Problem requirements — Repeat every one of the lines below word for word, leaving the pictures out of your copy.
##########
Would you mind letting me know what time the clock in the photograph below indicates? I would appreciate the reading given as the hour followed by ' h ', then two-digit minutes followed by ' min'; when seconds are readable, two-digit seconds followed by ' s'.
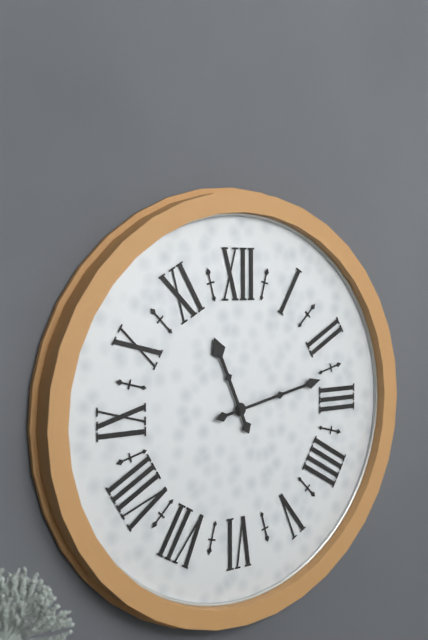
11 h 13 min
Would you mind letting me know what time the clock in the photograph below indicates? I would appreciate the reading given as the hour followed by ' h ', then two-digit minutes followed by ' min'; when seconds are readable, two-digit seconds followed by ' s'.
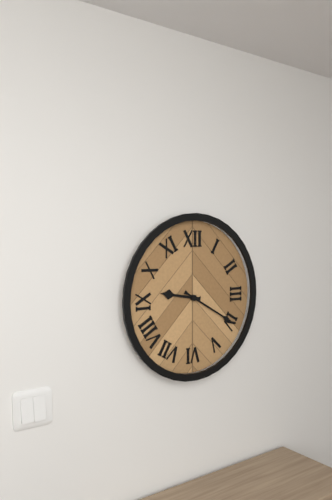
9 h 20 min
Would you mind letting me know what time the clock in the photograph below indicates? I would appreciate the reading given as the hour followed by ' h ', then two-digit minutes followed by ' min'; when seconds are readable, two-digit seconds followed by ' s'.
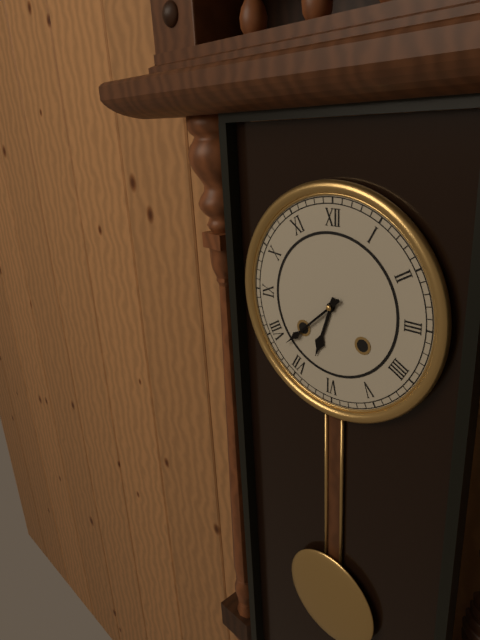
6 h 38 min
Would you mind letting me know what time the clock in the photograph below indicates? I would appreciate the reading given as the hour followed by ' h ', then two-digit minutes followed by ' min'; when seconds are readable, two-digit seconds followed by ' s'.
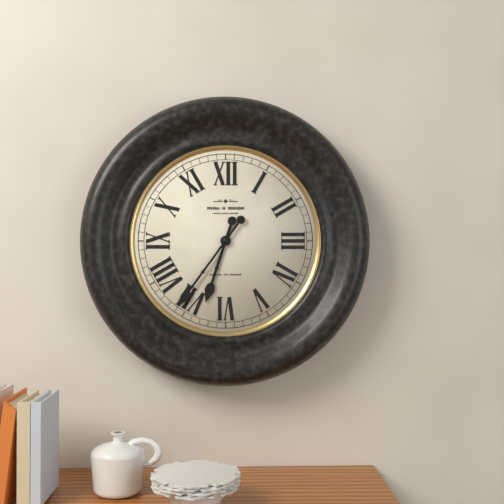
6 h 36 min
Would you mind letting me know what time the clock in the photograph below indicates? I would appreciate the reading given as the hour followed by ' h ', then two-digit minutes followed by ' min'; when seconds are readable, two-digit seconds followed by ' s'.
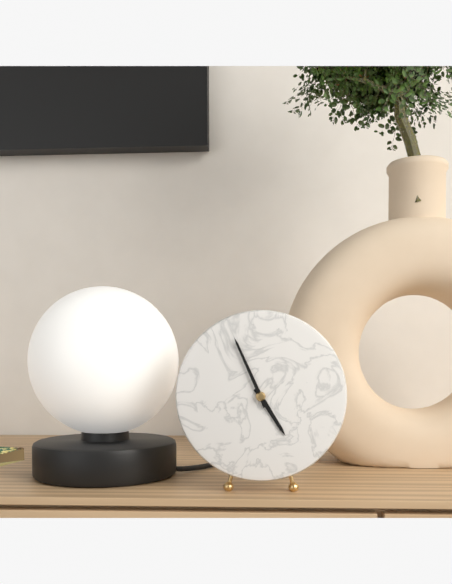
4 h 56 min
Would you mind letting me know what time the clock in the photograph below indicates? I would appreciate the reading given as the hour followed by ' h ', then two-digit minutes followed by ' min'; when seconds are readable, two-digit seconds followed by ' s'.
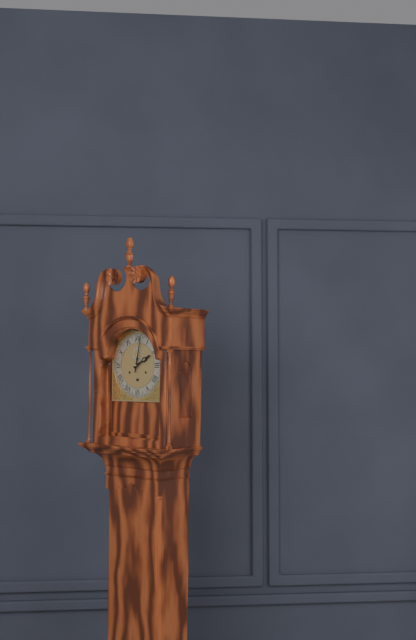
2 h 02 min
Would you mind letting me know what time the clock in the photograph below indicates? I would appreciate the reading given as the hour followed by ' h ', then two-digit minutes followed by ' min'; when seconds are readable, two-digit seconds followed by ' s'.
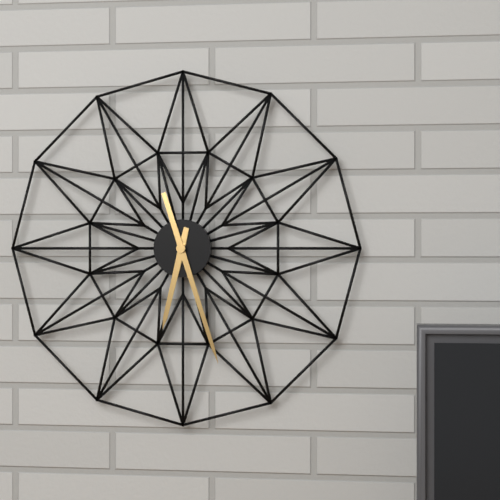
6 h 27 min
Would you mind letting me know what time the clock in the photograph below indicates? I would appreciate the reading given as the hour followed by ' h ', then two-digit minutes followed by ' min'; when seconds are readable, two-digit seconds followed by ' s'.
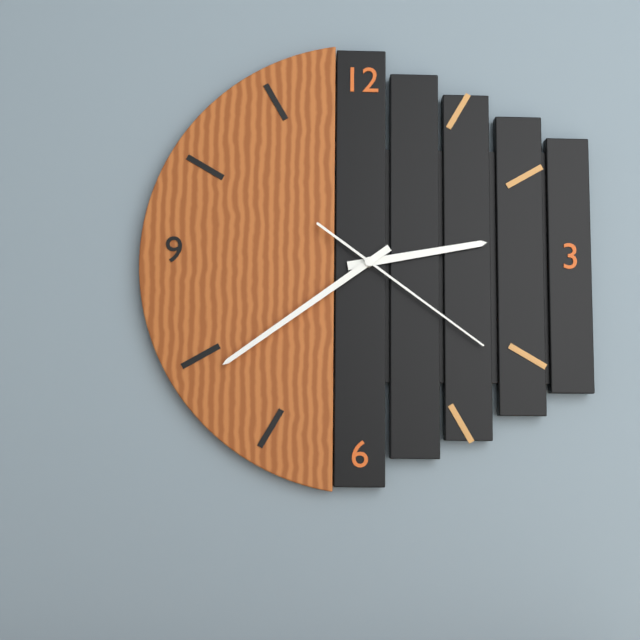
2 h 39 min 21 s
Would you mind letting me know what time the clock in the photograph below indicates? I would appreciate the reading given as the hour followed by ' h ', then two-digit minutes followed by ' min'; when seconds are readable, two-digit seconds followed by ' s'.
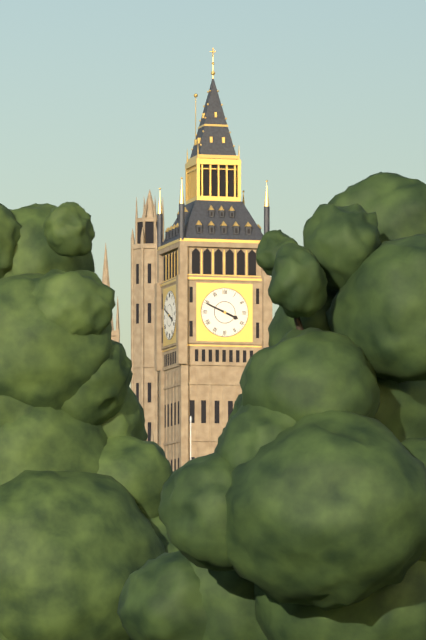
3 h 49 min
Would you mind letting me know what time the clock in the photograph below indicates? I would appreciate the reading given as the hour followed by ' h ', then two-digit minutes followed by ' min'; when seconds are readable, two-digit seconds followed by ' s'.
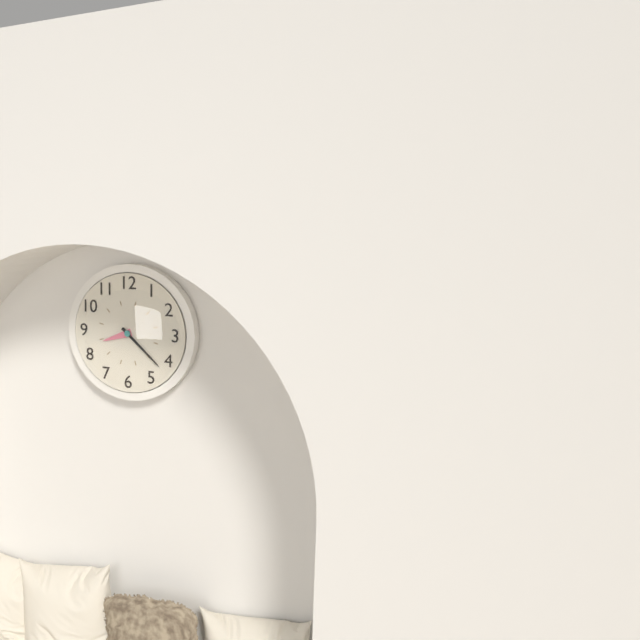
##########
Solution to the problem —
Would you mind letting me know what time the clock in the photograph below indicates? I would appreciate the reading given as the hour followed by ' h ', then two-digit minutes followed by ' min'; when seconds are readable, two-digit seconds followed by ' s'.
11 h 13 min
Would you mind letting me know what time the clock in the photograph below indicates? I would appreciate the reading given as the hour followed by ' h ', then two-digit minutes followed by ' min'; when seconds are readable, two-digit seconds followed by ' s'.
9 h 20 min
Would you mind letting me know what time the clock in the photograph below indicates? I would appreciate the reading given as the hour followed by ' h ', then two-digit minutes followed by ' min'; when seconds are readable, two-digit seconds followed by ' s'.
6 h 38 min
Would you mind letting me know what time the clock in the photograph below indicates? I would appreciate the reading given as the hour followed by ' h ', then two-digit minutes followed by ' min'; when seconds are readable, two-digit seconds followed by ' s'.
6 h 36 min
Would you mind letting me know what time the clock in the photograph below indicates? I would appreciate the reading given as the hour followed by ' h ', then two-digit minutes followed by ' min'; when seconds are readable, two-digit seconds followed by ' s'.
4 h 56 min
Would you mind letting me know what time the clock in the photograph below indicates? I would appreciate the reading given as the hour followed by ' h ', then two-digit minutes followed by ' min'; when seconds are readable, two-digit seconds followed by ' s'.
2 h 02 min
Would you mind letting me know what time the clock in the photograph below indicates? I would appreciate the reading given as the hour followed by ' h ', then two-digit minutes followed by ' min'; when seconds are readable, two-digit seconds followed by ' s'.
6 h 27 min
Would you mind letting me know what time the clock in the photograph below indicates? I would appreciate the reading given as the hour followed by ' h ', then two-digit minutes followed by ' min'; when seconds are readable, two-digit seconds followed by ' s'.
2 h 39 min 21 s
Would you mind letting me know what time the clock in the photograph below indicates? I would appreciate the reading given as the hour followed by ' h ', then two-digit minutes followed by ' min'; when seconds are readable, two-digit seconds followed by ' s'.
3 h 49 min
Would you mind letting me know what time the clock in the photograph below indicates? I would appreciate the reading given as the hour followed by ' h ', then two-digit minutes followed by ' min'; when seconds are readable, two-digit seconds followed by ' s'.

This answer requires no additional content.